In this work the horse is infinitely more admired, by sculptors and satirists, than the king. But the greatest oversight is, that the whole group, though all the figures are larger than life, have a diminutive appearance in the centre of the vast area in which they are placed.

The wits of Paris could not allow such an opportunity of indulging their vein to escape unimproved. Many epigrams are handed about.—Here are two:

Bouchardon est un animal,

Et son ouvrage fait pitié;

Il place les vices à cheval,

Et met les vertus à pied.

Voilà notre Roi comme il est à Versailles,

Sans foi, sans loi, et sans entrailles.

Both are too severe; giving the idea of wicked dispositions, and cruelty of temper, which do not belong to Lewis the Fifteenth; whose real character, in three words, is that of a good-natured, easy-tempered man, sunk in sloth and sensuality.

I have seen another inscription for the statue handed about; it is in Latin, and very short.

STATUA STATUÆ.

You may imagine that the authors of these would meet with a dreadful punishment, if they were discovered. No danger of that kind is sufficient to restrain the inhabitants of this city, from writing and spreading such pasquinades, which are greatly relished by the whole nation.

Indeed, I imagine there is more of the spirit of revenge, than of good policy, in attempting to repel such humours; which, if they did not get vent in this manner, might break out in a more dangerous shape.

Adieu.


LETTER XIII.

Paris.

I dined yesterday with an equal number of both sexes, at the Chevalier B——’s. He is F——’s very intimate friend, and has a charming house within a few leagues of Paris, which the Marquis makes full as much use of as the owner.

The Chevalier has a considerable revenue, which he spends with equal magnificence and œconomy. He has been married many years to his present lady, a most agreeable woman, with whom he possesses every thing which can make their union happy, except children. They endeavour to forget this disagreeable circumstance, by a constant succession of company; and, which is very singular here, the society entertained by the husband and wife are the same.

F——, though much younger than either, is a great favourite of both; and they are always pleased when he invites a small company of his friends to dine at their house.

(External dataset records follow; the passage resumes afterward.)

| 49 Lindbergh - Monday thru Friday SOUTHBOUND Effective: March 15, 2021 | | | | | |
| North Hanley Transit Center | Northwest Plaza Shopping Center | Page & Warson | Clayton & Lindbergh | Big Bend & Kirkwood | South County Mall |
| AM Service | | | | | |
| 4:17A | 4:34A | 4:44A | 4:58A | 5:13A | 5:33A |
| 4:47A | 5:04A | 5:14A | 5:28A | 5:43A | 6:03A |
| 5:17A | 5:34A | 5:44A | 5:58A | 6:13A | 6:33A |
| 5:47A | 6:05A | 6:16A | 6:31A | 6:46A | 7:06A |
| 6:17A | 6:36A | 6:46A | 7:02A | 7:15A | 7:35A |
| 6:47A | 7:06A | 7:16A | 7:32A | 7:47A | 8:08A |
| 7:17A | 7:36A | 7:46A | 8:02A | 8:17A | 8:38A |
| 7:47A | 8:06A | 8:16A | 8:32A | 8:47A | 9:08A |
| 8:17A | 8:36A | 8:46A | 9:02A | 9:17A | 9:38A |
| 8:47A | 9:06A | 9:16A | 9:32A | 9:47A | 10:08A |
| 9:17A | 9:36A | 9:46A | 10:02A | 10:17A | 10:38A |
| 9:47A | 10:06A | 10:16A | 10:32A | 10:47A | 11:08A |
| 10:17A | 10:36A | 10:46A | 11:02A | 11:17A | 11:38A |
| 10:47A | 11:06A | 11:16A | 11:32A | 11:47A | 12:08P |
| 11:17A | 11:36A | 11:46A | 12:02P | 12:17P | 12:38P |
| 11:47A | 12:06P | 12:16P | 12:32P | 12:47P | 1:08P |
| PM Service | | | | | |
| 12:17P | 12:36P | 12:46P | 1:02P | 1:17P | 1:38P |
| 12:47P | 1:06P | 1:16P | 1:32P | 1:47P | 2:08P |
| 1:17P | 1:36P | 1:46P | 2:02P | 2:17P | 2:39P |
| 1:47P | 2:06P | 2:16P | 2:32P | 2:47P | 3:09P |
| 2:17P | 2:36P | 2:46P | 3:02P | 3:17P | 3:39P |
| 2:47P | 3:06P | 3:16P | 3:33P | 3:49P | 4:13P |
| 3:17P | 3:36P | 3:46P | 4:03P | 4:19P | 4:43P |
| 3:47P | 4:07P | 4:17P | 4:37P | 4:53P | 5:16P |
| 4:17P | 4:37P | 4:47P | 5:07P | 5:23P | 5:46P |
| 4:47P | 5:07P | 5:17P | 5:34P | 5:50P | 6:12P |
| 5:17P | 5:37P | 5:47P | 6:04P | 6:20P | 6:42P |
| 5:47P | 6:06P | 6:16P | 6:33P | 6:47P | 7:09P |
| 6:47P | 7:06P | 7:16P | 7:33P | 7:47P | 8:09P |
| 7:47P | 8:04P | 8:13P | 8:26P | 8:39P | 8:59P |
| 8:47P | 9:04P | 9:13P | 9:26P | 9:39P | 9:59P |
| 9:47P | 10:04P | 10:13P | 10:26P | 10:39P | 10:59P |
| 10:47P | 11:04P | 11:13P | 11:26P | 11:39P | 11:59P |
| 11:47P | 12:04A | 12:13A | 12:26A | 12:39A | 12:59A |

The present party was proposed by Madame de M——, a rich young widow, much admired here; of whom I shall give you a glimpse, en passant—for do not imagine I undertake to describe the most undescribable of all human beings,—a fine French lady.

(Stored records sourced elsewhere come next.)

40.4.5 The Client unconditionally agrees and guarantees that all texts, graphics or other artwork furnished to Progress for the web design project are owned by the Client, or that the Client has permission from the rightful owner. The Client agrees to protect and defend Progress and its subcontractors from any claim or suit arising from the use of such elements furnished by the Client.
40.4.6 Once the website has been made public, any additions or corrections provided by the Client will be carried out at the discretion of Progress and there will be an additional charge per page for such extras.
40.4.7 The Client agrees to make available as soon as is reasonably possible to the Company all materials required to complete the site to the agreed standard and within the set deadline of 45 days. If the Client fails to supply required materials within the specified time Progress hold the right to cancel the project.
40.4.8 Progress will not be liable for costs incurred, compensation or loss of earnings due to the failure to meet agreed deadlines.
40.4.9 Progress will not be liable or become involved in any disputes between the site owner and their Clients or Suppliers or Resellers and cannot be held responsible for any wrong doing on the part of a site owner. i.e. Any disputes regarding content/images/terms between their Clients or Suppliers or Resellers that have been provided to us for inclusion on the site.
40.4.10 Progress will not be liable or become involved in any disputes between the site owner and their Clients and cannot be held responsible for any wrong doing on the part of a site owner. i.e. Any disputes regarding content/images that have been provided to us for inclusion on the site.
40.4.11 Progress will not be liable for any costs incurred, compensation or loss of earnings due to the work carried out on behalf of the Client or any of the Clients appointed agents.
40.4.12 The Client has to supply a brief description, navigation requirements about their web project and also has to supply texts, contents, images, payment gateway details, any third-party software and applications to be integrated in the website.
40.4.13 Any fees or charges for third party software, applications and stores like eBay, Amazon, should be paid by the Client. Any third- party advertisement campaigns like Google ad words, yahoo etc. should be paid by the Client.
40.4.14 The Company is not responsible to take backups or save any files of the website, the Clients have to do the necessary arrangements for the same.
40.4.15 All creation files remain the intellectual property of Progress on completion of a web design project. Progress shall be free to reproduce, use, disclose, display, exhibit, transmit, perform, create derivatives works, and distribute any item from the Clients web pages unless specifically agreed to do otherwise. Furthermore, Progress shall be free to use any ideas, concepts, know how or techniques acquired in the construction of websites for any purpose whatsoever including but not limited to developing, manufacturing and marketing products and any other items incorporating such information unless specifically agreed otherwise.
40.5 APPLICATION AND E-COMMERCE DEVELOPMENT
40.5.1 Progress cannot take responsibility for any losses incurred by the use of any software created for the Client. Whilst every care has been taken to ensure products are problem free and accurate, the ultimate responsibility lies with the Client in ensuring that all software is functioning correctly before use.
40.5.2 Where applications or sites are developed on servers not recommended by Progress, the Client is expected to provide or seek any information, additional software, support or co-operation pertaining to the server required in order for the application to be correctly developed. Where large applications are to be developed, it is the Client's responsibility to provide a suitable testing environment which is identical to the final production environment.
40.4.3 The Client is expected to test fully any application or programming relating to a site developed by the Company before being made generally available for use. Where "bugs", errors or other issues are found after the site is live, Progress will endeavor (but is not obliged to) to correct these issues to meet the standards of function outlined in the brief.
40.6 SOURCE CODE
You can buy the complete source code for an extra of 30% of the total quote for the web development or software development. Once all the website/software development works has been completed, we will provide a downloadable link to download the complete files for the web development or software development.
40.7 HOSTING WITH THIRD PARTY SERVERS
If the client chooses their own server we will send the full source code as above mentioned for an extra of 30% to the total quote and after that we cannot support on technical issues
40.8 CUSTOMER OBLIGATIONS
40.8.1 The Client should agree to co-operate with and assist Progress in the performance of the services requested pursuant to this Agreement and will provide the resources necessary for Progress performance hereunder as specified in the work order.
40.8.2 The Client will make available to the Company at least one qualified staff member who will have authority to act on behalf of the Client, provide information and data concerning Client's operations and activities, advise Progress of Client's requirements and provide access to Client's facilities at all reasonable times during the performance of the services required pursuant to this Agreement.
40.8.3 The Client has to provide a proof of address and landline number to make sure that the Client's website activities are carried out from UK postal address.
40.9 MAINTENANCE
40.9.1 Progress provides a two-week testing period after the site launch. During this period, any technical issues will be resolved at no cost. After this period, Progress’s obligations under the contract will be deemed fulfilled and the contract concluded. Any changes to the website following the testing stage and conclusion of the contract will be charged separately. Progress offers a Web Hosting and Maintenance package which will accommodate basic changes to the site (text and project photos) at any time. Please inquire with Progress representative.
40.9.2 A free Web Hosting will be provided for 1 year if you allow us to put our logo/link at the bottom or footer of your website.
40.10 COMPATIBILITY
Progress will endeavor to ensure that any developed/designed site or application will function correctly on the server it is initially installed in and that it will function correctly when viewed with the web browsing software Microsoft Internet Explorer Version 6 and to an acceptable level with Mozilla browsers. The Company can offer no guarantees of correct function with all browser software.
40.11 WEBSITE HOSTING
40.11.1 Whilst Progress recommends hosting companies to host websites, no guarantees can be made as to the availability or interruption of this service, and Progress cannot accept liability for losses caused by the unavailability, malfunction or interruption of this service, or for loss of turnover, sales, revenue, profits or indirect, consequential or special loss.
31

Madame de M—— has some wit, more beauty, and vivacity in the greatest measure:—if there were a fourth degree of comparison, I should place her vanity there. She laughs a great deal, and she is in the right; for her teeth are remarkably fine. She talks very much, and in a loud and decisive tone of voice.—This is not so judicious, because her sentiments are not so brilliant as her teeth, and her voice is rather harsh.—She is received with attention and respect every where;—that she owes to her rank.—She is liked and followed by the men; this she owes to her beauty. She is not disliked by the women, which is probably owing to her foibles.

This lady is thought to be fond of F——: so, to prevent scandal, she desired me to call at her house, and attend her to the Chevalier’s.